[Directions]:
The answer is a stretch of the material below, returned exactly: the line containing "bottle: none [936,524,974,671]", the line containing "coffee cup: present", and all lines between.

[Input data]:
==============================

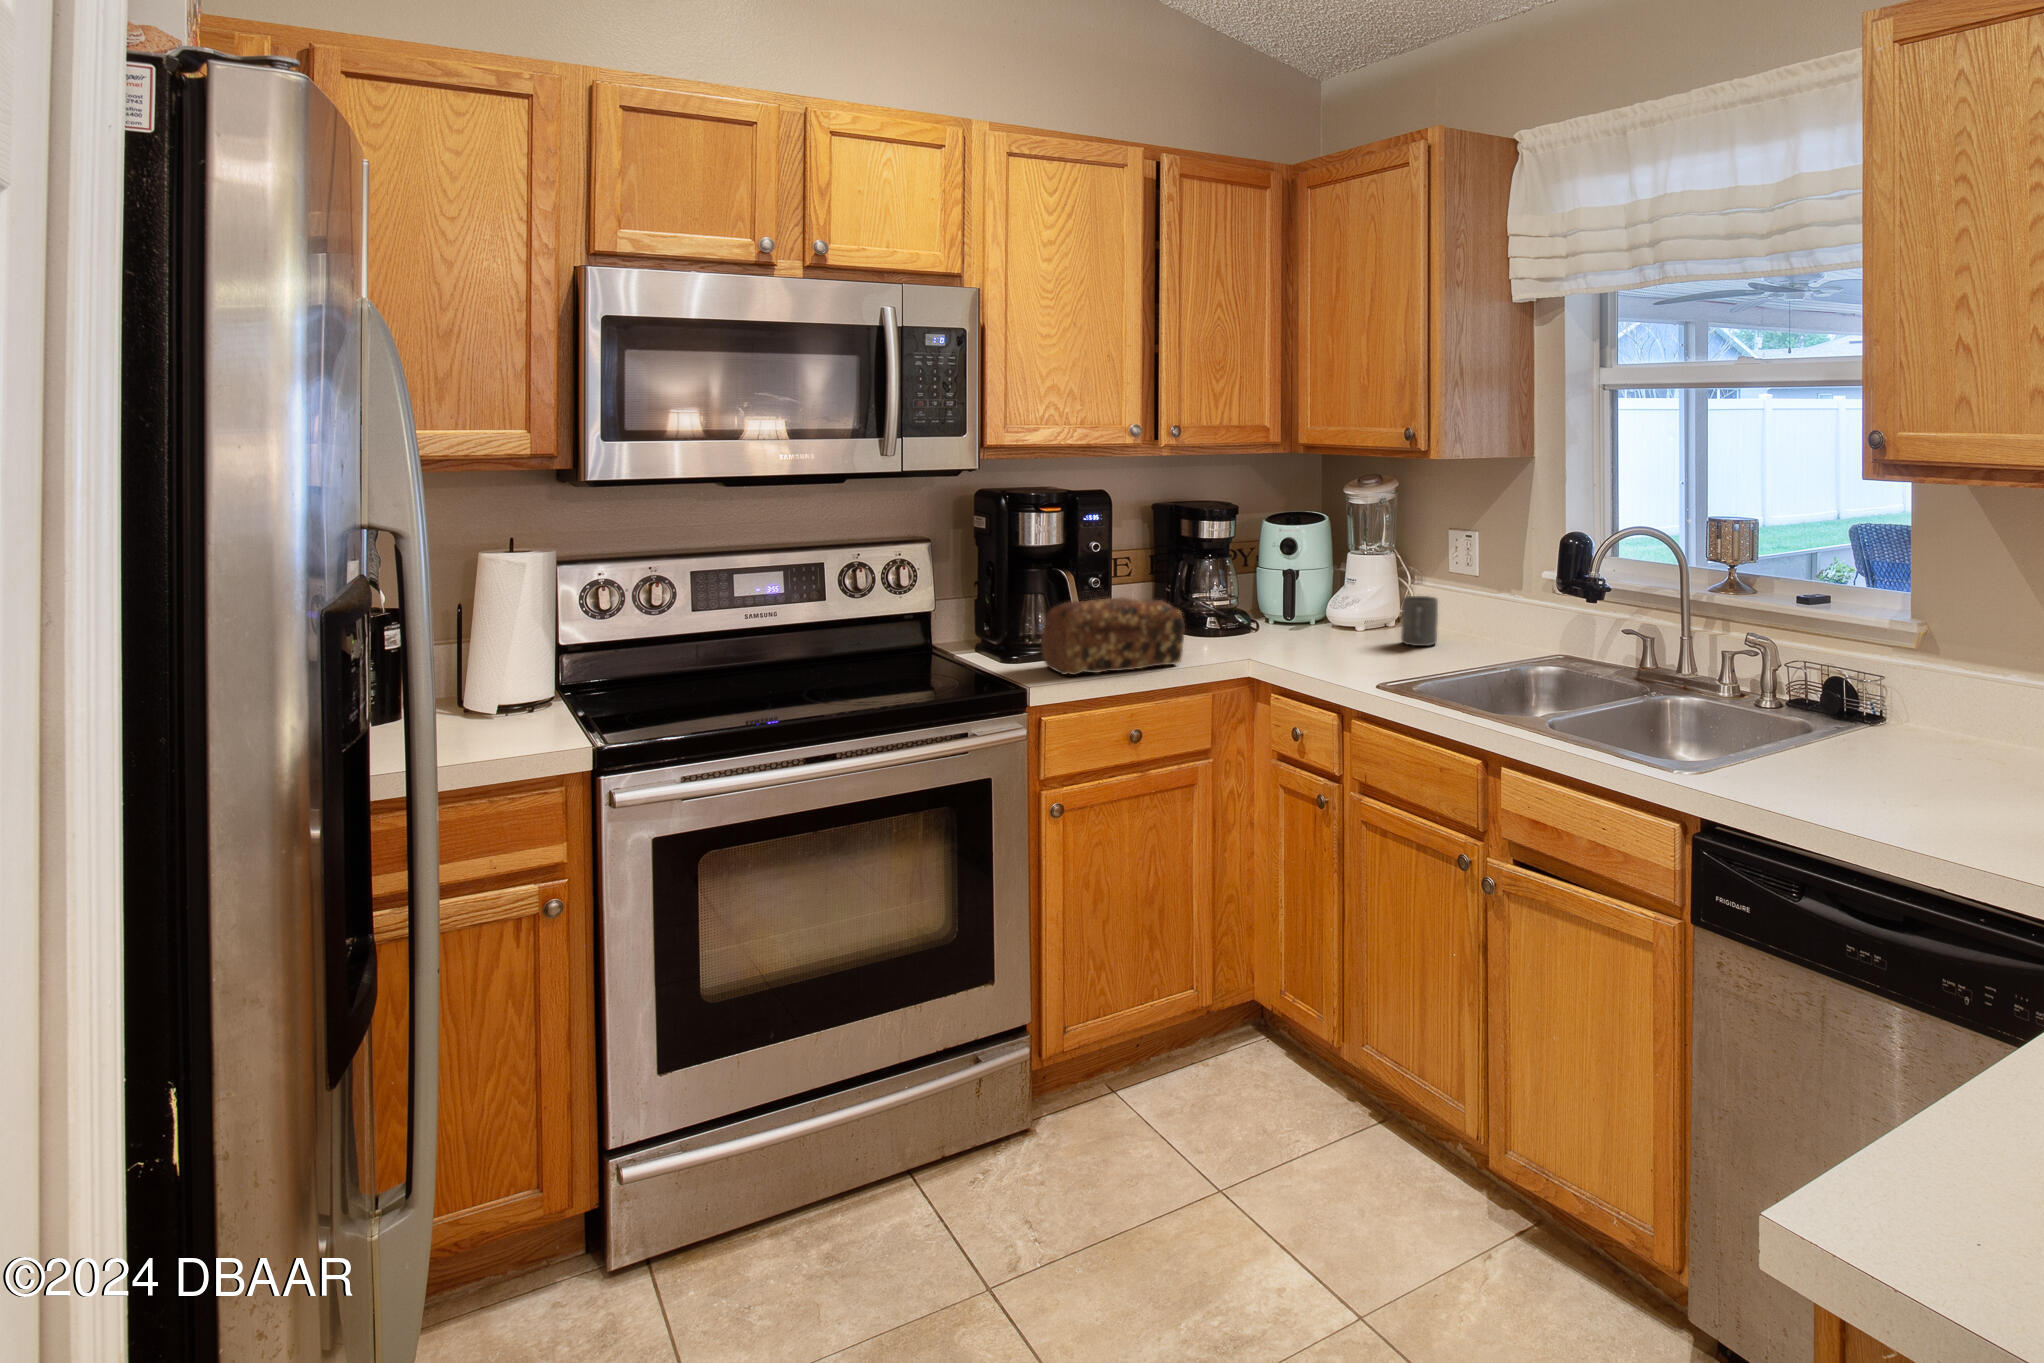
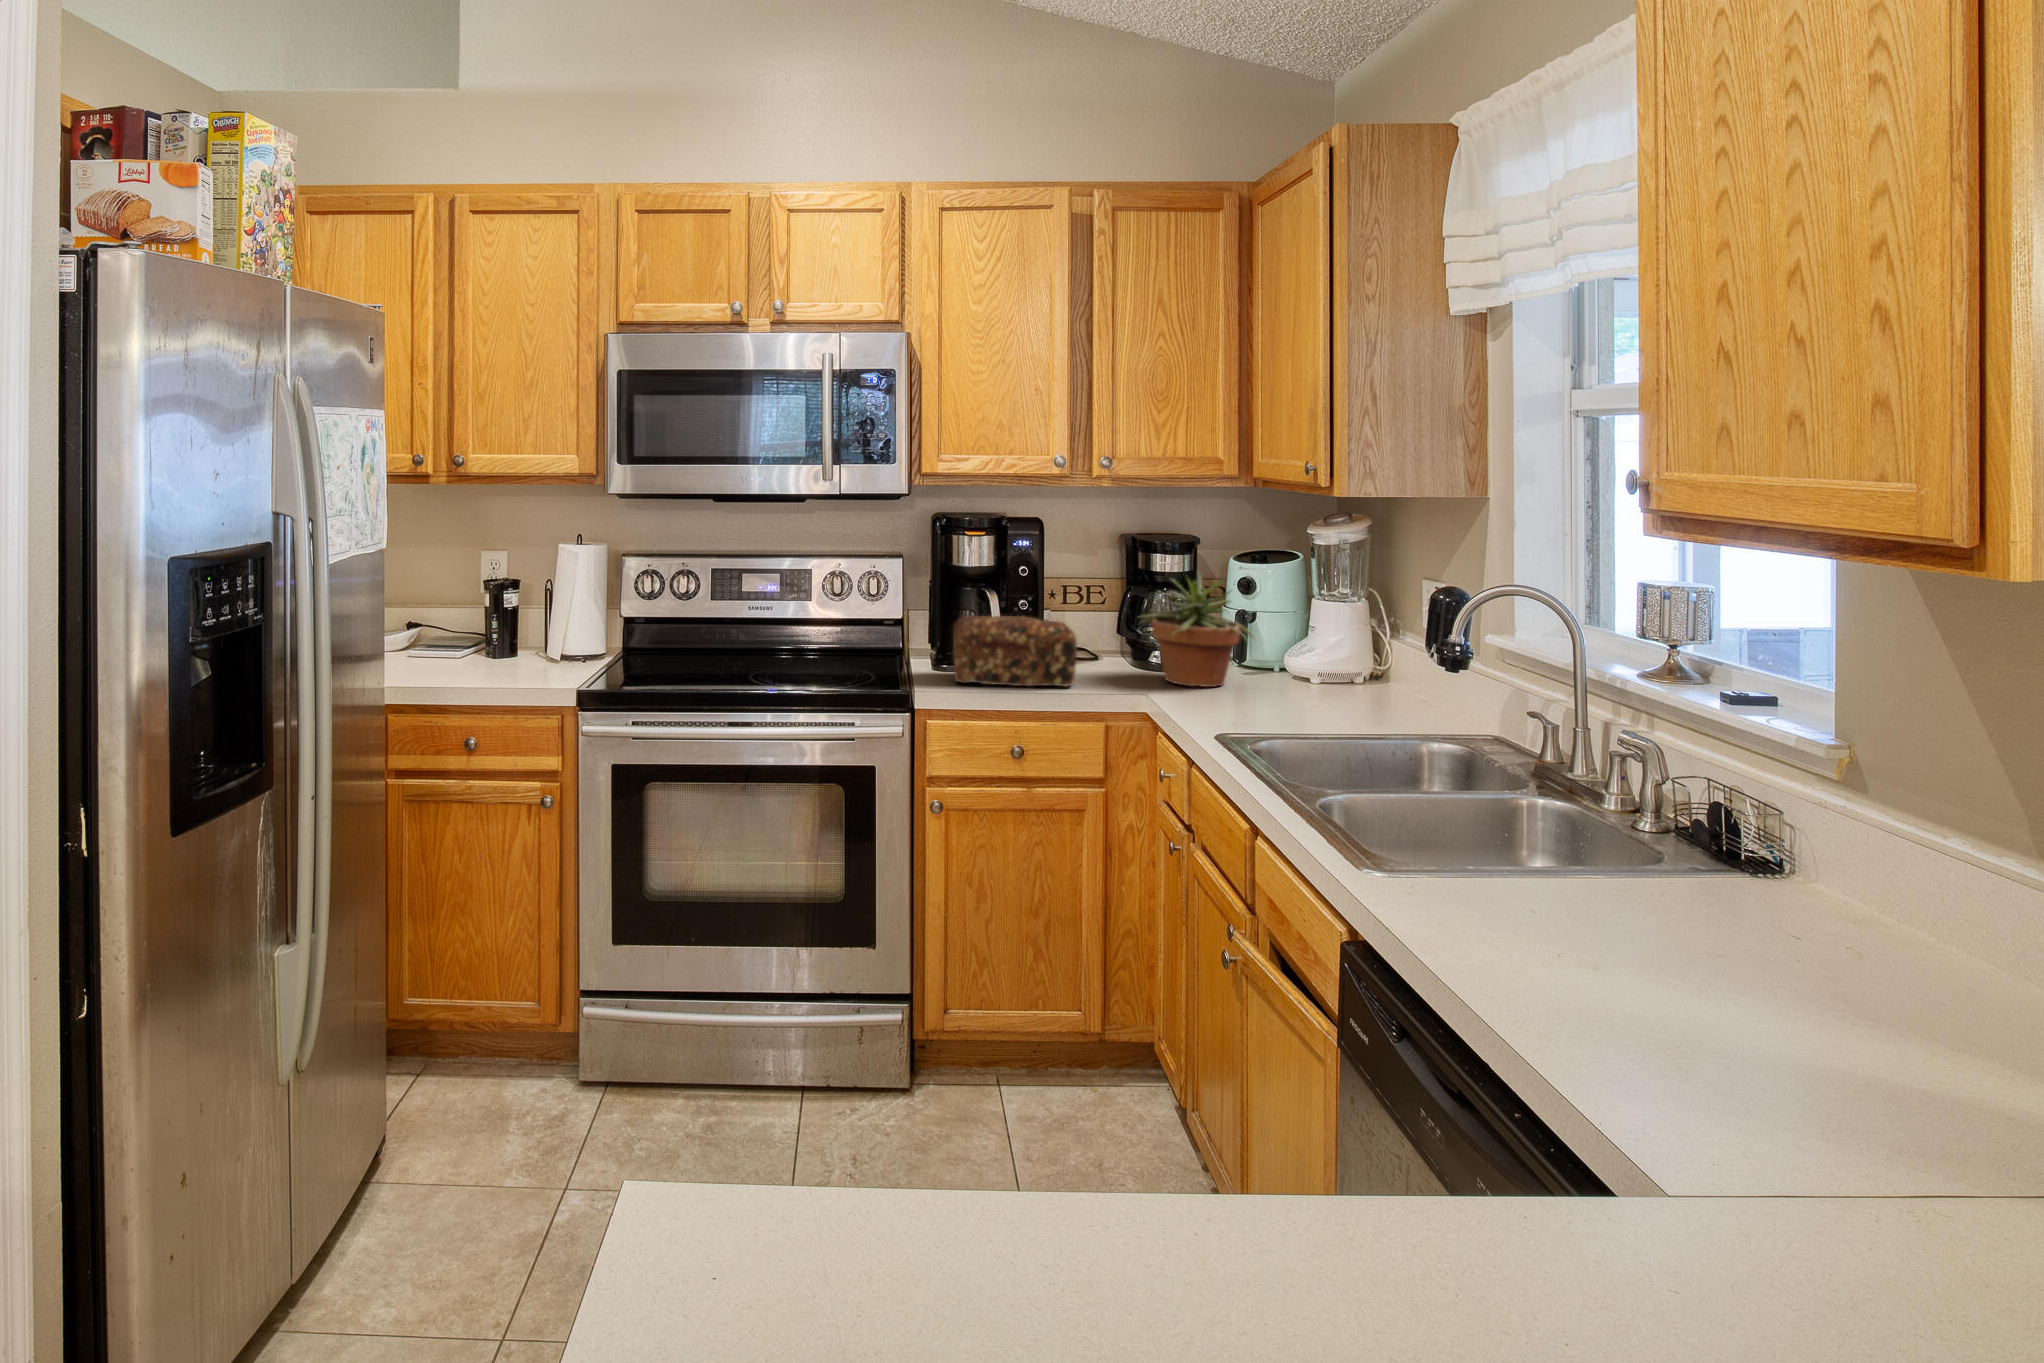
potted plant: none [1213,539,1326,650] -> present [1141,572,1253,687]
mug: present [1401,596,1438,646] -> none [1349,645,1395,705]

==============================

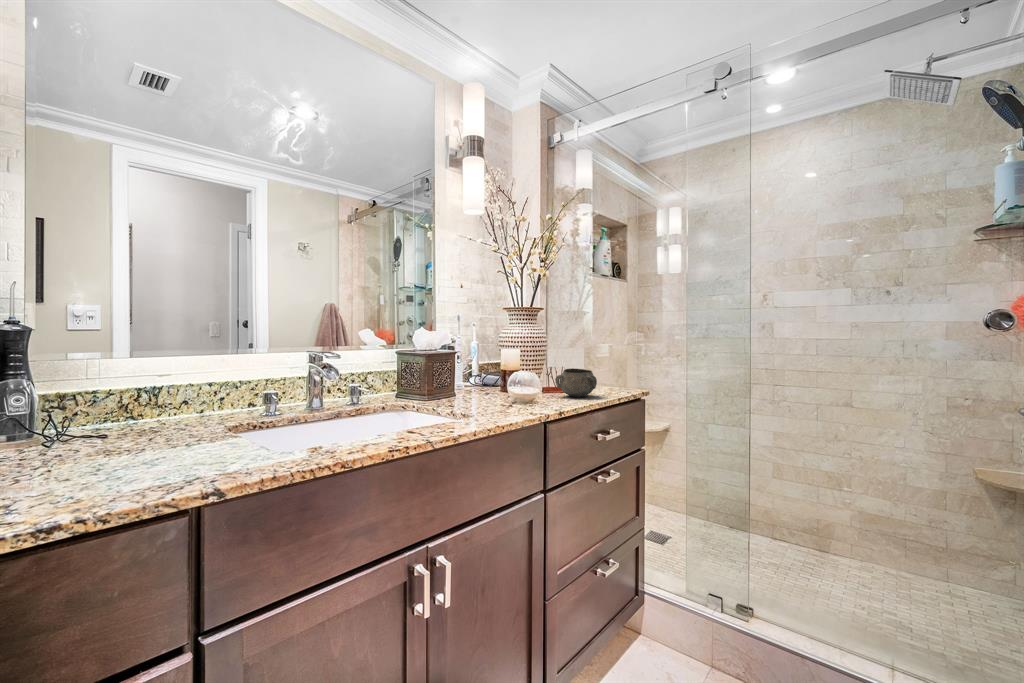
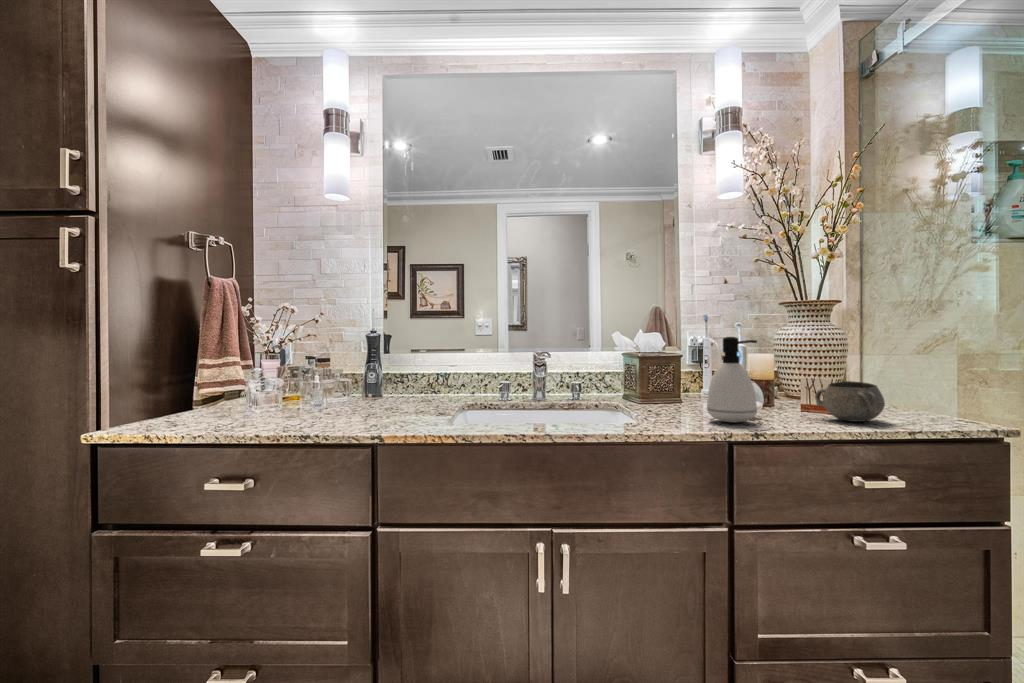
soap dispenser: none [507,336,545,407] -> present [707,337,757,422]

==============================

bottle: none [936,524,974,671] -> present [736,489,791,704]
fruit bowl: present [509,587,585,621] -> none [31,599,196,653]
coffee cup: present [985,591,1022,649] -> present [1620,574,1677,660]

==============================

[Your response]:
bottle: none [936,524,974,671] -> present [736,489,791,704]
fruit bowl: present [509,587,585,621] -> none [31,599,196,653]
coffee cup: present [985,591,1022,649] -> present [1620,574,1677,660]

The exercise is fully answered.